What to do if your neighbour's bonfire is a nuisance
If you are on the receiving end of garden bonfire burning, and it's becoming a nuisance, these are your options:
- Talk to your neighbour: Most people are simply unaware of the effects their bonfires are having on others, rather than being intentionally malicious. It's likely your neighbour will be able to take steps to make their bonfire less smoky, or agree not to have them so often.
- Keep a log and record: If your neighbour has regular bonfires that interrupt your home life, you need to keep a record. Remember, the council needs proof that the bonfires are occurring regularly. So, start keeping a log of how often they happen, and, even better, record them on your phone – without invading your neighbour's privacy too much, of course!

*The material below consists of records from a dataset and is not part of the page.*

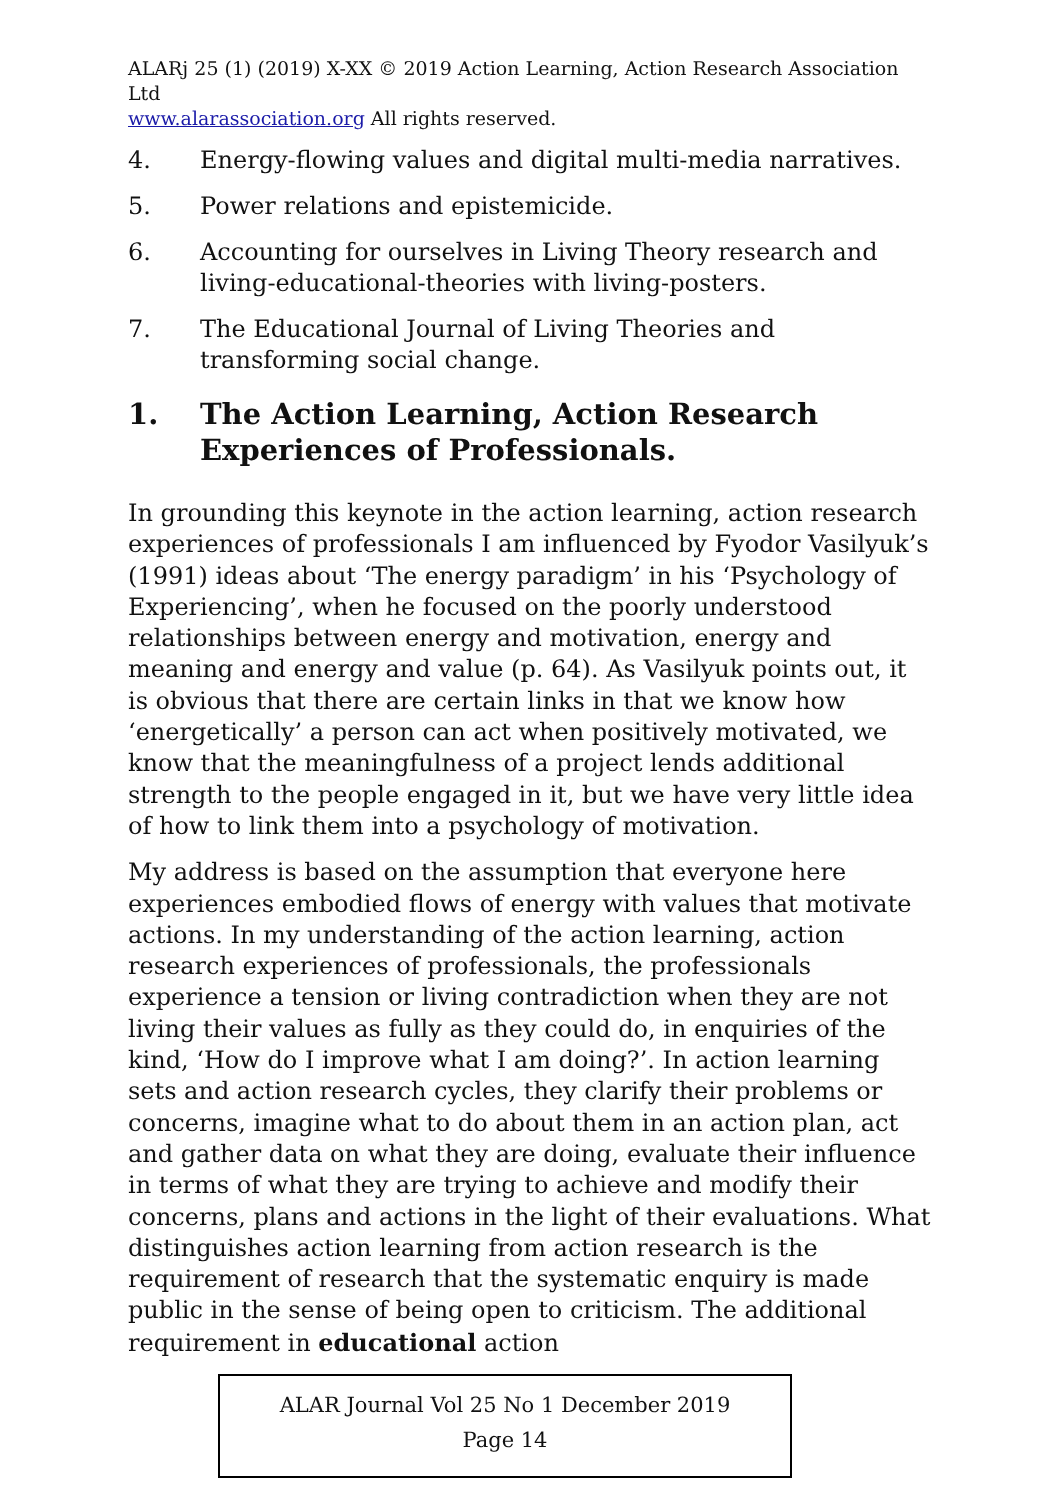ALARj 25 (1) (2019) X-XX © 2019 Action Learning, Action Research Association Ltd
www.alarassociation.org All rights reserved.
4. Energy-flowing values and digital multi-media narratives.
5. Power relations and epistemicide.
6. Accounting for ourselves in Living Theory research and living-educational-theories with living-posters.
7. The Educational Journal of Living Theories and transforming social change.
1. The Action Learning, Action Research Experiences of Professionals.
In grounding this keynote in the action learning, action research experiences of professionals I am influenced by Fyodor Vasilyuk’s (1991) ideas about ‘The energy paradigm’ in his ‘Psychology of Experiencing’, when he focused on the poorly understood relationships between energy and motivation, energy and meaning and energy and value (p. 64). As Vasilyuk points out, it is obvious that there are certain links in that we know how ‘energetically’ a person can act when positively motivated, we know that the meaningfulness of a project lends additional strength to the people engaged in it, but we have very little idea of how to link them into a psychology of motivation.
My address is based on the assumption that everyone here experiences embodied flows of energy with values that motivate actions. In my understanding of the action learning, action research experiences of professionals, the professionals experience a tension or living contradiction when they are not living their values as fully as they could do, in enquiries of the kind, ‘How do I improve what I am doing?’. In action learning sets and action research cycles, they clarify their problems or concerns, imagine what to do about them in an action plan, act and gather data on what they are doing, evaluate their influence in terms of what they are trying to achieve and modify their concerns, plans and actions in the light of their evaluations. What distinguishes action learning from action research is the requirement of research that the systematic enquiry is made public in the sense of being open to criticism. The additional requirement in educational action
ALAR Journal Vol 25 No 1 December 2019
Page 14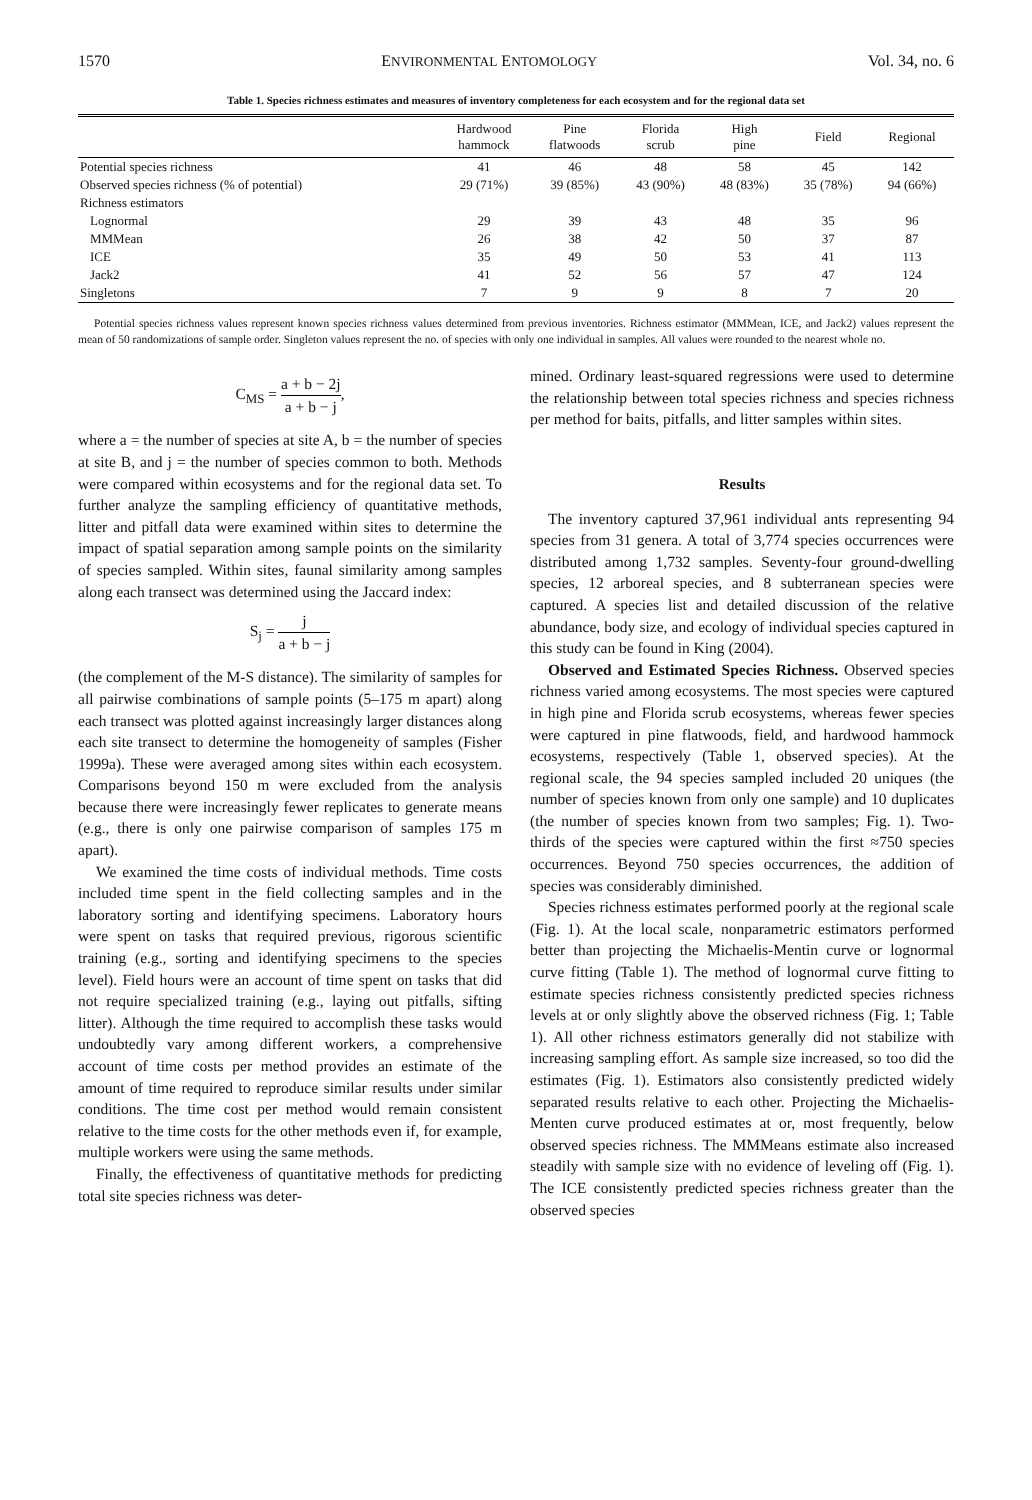1570 ENVIRONMENTAL ENTOMOLOGY Vol. 34, no. 6
Table 1. Species richness estimates and measures of inventory completeness for each ecosystem and for the regional data set
| | Hardwood hammock | Pine flatwoods | Florida scrub | High pine | Field | Regional |
| --- | --- | --- | --- | --- | --- | --- |
| Potential species richness | 41 | 46 | 48 | 58 | 45 | 142 |
| Observed species richness (% of potential) | 29 (71%) | 39 (85%) | 43 (90%) | 48 (83%) | 35 (78%) | 94 (66%) |
| Richness estimators | | | | | | |
| Lognormal | 29 | 39 | 43 | 48 | 35 | 96 |
| MMMean | 26 | 38 | 42 | 50 | 37 | 87 |
| ICE | 35 | 49 | 50 | 53 | 41 | 113 |
| Jack2 | 41 | 52 | 56 | 57 | 47 | 124 |
| Singletons | 7 | 9 | 9 | 8 | 7 | 20 |
Potential species richness values represent known species richness values determined from previous inventories. Richness estimator (MMMean, ICE, and Jack2) values represent the mean of 50 randomizations of sample order. Singleton values represent the no. of species with only one individual in samples. All values were rounded to the nearest whole no.
C<sub>MS</sub> = a + b − 2j a + b − j,
where a = the number of species at site A, b = the number of species at site B, and j = the number of species common to both. Methods were compared within ecosystems and for the regional data set. To further analyze the sampling efficiency of quantitative methods, litter and pitfall data were examined within sites to determine the impact of spatial separation among sample points on the similarity of species sampled. Within sites, faunal similarity among samples along each transect was determined using the Jaccard index:
S<sub>j</sub> = j a + b − j
(the complement of the M-S distance). The similarity of samples for all pairwise combinations of sample points (5–175 m apart) along each transect was plotted against increasingly larger distances along each site transect to determine the homogeneity of samples (Fisher 1999a). These were averaged among sites within each ecosystem. Comparisons beyond 150 m were excluded from the analysis because there were increasingly fewer replicates to generate means (e.g., there is only one pairwise comparison of samples 175 m apart).
We examined the time costs of individual methods. Time costs included time spent in the field collecting samples and in the laboratory sorting and identifying specimens. Laboratory hours were spent on tasks that required previous, rigorous scientific training (e.g., sorting and identifying specimens to the species level). Field hours were an account of time spent on tasks that did not require specialized training (e.g., laying out pitfalls, sifting litter). Although the time required to accomplish these tasks would undoubtedly vary among different workers, a comprehensive account of time costs per method provides an estimate of the amount of time required to reproduce similar results under similar conditions. The time cost per method would remain consistent relative to the time costs for the other methods even if, for example, multiple workers were using the same methods.
Finally, the effectiveness of quantitative methods for predicting total site species richness was deter-
mined. Ordinary least-squared regressions were used to determine the relationship between total species richness and species richness per method for baits, pitfalls, and litter samples within sites.
Results
The inventory captured 37,961 individual ants representing 94 species from 31 genera. A total of 3,774 species occurrences were distributed among 1,732 samples. Seventy-four ground-dwelling species, 12 arboreal species, and 8 subterranean species were captured. A species list and detailed discussion of the relative abundance, body size, and ecology of individual species captured in this study can be found in King (2004).
Observed and Estimated Species Richness. Observed species richness varied among ecosystems. The most species were captured in high pine and Florida scrub ecosystems, whereas fewer species were captured in pine flatwoods, field, and hardwood hammock ecosystems, respectively (Table 1, observed species). At the regional scale, the 94 species sampled included 20 uniques (the number of species known from only one sample) and 10 duplicates (the number of species known from two samples; Fig. 1). Two-thirds of the species were captured within the first ≈750 species occurrences. Beyond 750 species occurrences, the addition of species was considerably diminished.
Species richness estimates performed poorly at the regional scale (Fig. 1). At the local scale, nonparametric estimators performed better than projecting the Michaelis-Mentin curve or lognormal curve fitting (Table 1). The method of lognormal curve fitting to estimate species richness consistently predicted species richness levels at or only slightly above the observed richness (Fig. 1; Table 1). All other richness estimators generally did not stabilize with increasing sampling effort. As sample size increased, so too did the estimates (Fig. 1). Estimators also consistently predicted widely separated results relative to each other. Projecting the Michaelis-Menten curve produced estimates at or, most frequently, below observed species richness. The MMMeans estimate also increased steadily with sample size with no evidence of leveling off (Fig. 1). The ICE consistently predicted species richness greater than the observed species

- Inform the environmental health department of your council: They will then issue your neighbour with a notice.
What time can you legally have a fire in your garden?
Some people believe that it's against the law to burn a bonfire on a weekend or late in the evening, but this is simply not true. However, there are environmental laws that stipulate against a bonfire causing harm to health, the environment, or to the neighbours' enjoyment of their property by producing excess smoke. For the local council to consider a bonfire a nuisance, it must happen regularly over a period of time. And, it's recommend to either have yours early morning, early evening, or at an agreed time with your neighbours to cause less of a nuisance.